Hi Whitney. Can I use evaporated milk in place of whole milk? Due to lactose intolerance, we never buy whole milk or any other (except for soy or almond milk).
I just recently discovered your blog and I’m really enjoying it. All your cakes look so “glamorous” – – – bet you have not had that adjective used for your cakes. :-). I’ll be trying some of your recipes real soon. I’m buying a cake turntable and leveler to get ready for layering and frosting cakes. I’m more of a cupcake/cookie/bars baker but you’ve inspired me to start baking cakes. Thank you very much for all your tips and recipes.
Hi Amparo!
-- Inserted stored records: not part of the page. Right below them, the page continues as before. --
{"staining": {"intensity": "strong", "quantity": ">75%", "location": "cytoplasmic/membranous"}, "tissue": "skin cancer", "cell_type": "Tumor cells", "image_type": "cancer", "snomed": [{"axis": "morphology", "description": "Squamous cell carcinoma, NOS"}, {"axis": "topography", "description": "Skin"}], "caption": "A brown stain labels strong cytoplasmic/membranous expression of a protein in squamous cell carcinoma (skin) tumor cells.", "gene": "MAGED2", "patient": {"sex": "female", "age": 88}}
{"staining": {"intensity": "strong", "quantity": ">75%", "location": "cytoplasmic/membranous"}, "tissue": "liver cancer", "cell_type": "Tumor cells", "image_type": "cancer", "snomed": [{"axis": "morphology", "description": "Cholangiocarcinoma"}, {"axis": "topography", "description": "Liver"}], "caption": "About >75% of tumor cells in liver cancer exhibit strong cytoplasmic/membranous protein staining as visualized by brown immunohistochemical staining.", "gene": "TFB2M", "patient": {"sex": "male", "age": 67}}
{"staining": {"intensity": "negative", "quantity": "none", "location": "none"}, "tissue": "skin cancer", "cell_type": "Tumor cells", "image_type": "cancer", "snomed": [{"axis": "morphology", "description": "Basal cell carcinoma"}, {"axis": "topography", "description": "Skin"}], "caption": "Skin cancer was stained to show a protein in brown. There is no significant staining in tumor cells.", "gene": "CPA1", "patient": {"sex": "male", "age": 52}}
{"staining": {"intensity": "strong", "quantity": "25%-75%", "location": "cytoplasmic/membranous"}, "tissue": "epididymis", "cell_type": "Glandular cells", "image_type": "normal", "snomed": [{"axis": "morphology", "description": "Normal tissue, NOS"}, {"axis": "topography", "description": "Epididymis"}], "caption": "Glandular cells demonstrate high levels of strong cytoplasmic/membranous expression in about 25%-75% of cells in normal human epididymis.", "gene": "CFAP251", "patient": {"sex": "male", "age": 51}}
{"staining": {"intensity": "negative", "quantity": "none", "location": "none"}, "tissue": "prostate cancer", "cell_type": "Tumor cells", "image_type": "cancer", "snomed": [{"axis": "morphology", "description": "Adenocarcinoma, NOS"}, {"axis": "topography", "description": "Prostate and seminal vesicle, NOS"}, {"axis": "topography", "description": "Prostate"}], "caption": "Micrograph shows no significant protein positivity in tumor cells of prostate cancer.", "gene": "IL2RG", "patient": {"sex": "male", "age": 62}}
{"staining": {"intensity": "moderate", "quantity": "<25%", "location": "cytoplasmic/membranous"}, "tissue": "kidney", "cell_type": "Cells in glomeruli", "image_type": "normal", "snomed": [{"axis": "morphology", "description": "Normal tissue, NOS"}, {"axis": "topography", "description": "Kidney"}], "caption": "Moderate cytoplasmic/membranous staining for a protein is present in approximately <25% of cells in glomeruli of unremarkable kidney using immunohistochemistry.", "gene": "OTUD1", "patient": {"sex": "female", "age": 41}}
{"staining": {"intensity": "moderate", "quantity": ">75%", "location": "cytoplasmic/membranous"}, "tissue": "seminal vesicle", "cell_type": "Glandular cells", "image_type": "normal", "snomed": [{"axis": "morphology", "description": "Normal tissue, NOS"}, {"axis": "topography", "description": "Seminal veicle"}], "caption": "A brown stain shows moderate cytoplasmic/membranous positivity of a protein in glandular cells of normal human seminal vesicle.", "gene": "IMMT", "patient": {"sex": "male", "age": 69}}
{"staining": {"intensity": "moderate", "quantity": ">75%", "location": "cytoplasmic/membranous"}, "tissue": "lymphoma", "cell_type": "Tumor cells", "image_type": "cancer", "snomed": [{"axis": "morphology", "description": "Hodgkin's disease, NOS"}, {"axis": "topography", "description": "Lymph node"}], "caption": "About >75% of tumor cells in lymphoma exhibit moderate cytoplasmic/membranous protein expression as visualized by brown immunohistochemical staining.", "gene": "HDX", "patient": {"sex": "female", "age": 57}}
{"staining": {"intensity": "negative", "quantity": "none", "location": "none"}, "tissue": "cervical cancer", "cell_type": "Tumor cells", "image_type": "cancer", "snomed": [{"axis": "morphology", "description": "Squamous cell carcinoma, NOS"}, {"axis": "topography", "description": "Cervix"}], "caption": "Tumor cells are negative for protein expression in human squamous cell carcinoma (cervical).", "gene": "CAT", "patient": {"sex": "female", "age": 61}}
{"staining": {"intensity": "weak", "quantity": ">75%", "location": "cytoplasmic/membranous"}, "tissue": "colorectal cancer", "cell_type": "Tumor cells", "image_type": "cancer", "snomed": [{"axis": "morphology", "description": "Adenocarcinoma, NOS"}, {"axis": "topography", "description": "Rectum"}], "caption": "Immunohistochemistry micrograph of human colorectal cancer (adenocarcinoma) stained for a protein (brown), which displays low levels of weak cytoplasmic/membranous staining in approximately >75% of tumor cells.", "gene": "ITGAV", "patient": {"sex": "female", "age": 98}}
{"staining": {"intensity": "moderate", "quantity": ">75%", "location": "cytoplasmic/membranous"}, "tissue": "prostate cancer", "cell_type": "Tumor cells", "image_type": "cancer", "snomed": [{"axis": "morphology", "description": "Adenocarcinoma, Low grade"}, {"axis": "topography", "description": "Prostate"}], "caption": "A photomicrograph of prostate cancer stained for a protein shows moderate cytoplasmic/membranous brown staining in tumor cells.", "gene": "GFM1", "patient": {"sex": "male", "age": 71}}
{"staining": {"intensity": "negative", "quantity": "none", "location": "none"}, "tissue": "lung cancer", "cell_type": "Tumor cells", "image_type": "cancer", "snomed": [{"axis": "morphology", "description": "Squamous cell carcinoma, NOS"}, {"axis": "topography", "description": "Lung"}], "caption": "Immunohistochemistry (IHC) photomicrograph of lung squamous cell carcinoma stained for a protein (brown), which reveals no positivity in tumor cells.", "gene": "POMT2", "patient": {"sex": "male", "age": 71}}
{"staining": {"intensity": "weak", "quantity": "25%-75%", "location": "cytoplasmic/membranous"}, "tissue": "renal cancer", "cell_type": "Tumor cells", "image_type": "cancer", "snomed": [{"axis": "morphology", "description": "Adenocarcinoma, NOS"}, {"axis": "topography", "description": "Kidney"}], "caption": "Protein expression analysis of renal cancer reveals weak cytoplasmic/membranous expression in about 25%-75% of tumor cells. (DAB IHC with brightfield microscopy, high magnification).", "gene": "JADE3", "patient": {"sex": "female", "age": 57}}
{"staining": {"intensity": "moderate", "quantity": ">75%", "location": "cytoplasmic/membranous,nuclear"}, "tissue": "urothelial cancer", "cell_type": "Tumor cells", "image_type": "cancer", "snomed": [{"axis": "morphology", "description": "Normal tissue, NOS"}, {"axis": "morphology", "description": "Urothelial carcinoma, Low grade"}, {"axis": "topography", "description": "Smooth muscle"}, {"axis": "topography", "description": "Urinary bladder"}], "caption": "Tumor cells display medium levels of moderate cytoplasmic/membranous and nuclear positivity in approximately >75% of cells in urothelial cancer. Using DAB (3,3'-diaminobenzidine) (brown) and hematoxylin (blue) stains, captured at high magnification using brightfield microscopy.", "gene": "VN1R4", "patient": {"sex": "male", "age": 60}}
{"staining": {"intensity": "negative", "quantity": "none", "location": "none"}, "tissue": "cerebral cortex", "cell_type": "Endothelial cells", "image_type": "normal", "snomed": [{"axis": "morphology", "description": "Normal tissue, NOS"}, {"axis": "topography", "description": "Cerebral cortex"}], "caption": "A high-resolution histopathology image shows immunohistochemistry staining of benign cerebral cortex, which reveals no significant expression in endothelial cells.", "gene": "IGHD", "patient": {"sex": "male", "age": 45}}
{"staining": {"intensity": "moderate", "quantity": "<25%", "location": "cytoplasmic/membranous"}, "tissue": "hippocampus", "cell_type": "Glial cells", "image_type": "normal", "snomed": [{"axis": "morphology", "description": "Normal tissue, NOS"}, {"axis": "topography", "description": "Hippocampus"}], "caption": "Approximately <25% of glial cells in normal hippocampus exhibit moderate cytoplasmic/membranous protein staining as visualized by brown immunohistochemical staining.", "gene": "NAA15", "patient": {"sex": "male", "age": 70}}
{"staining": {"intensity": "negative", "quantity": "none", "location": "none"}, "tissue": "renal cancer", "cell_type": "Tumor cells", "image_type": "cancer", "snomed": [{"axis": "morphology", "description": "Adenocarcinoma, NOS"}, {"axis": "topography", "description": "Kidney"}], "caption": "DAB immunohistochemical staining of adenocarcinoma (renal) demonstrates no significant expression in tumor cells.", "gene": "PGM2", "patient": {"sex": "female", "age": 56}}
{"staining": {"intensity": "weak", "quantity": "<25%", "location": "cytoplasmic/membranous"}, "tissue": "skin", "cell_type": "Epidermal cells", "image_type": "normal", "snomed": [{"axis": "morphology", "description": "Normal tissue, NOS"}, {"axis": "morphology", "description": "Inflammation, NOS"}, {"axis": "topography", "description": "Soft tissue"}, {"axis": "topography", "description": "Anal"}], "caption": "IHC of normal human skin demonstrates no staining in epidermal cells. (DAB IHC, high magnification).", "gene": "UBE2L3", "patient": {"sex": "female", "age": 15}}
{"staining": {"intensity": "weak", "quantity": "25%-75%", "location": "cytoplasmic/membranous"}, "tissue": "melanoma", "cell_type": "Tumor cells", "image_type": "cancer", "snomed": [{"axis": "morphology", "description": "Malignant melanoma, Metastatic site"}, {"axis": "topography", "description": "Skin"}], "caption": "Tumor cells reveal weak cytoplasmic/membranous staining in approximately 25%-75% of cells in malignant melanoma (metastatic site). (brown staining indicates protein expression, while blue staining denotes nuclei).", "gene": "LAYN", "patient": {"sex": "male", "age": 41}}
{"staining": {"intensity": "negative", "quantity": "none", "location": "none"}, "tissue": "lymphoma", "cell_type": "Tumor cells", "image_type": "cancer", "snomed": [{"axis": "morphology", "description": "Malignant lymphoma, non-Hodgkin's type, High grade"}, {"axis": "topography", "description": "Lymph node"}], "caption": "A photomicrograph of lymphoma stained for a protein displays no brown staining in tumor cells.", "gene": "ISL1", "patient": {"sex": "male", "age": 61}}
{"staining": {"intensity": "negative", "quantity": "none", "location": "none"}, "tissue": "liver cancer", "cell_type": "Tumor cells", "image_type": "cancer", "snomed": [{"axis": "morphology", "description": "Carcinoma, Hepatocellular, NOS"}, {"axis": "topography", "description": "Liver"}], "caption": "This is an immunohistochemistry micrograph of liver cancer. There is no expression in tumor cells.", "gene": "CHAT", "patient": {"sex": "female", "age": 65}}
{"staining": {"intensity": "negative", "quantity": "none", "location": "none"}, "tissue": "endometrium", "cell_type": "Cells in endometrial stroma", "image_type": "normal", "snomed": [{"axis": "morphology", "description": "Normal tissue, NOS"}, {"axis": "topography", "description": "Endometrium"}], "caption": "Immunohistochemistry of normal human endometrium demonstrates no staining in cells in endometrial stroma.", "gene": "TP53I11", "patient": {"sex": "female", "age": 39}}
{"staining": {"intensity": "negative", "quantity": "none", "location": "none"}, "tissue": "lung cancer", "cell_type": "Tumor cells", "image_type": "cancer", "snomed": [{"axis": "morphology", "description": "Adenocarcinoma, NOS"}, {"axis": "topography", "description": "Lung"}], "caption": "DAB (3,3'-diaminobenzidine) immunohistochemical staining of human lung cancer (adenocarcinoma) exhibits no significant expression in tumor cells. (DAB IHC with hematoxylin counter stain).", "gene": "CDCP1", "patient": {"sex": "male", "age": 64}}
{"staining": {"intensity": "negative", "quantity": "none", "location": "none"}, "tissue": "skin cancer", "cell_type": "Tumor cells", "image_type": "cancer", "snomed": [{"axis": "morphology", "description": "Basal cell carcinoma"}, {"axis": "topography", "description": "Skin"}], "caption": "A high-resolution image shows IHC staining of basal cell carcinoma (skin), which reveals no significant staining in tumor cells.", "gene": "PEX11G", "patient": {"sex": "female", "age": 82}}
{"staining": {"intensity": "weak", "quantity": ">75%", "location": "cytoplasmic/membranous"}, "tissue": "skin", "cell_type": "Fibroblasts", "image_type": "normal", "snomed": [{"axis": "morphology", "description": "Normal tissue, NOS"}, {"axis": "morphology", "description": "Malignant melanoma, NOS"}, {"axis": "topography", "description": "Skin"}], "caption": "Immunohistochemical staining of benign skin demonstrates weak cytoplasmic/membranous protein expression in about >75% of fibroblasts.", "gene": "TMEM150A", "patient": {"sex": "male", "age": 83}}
Thanks so much for your kind words about my cakes 🙂 I’ve never tried substituting the whole milk with evaporated milk before, but from what I’ve read online it looks like you can do a straight substitution for baking! Let me know how it goes!
I have been asked to make a rainbow Spider-Man cake for a kids birthday, would I need to double this recipe to make 6 or 7 layers of rainbow colours or would that recipe amount be enough to seperate add each different colour and make several smaller cakes for the layers?? Also is self raising flour ok to use rather than all purpose and baking powder?
Thanks kindly
Hi Cassie! Doubling this recipe will give you exactly six 6-inch layers. You’d need to mix the food coloring in to each separate pan to make each one a different color. I do not recommend self rising flour because it has too much leavening agent added (hence the term self rising!) and will cause the cake to sink in the middle since it already has just the right amount of leavening between the baking powder and baking soda. If you substitute it for anything, I would use this homemade cake flour recipe since cake flour is what makes this cake so light and fluffy: http://sugarandsparrow.com/homemade-cake-flour-recipe
Hi. The recipe sounds interesting. Is this cake suitable to go under fondant.?
This cake will totally work under fondant, Shanti! I hope you give it a try!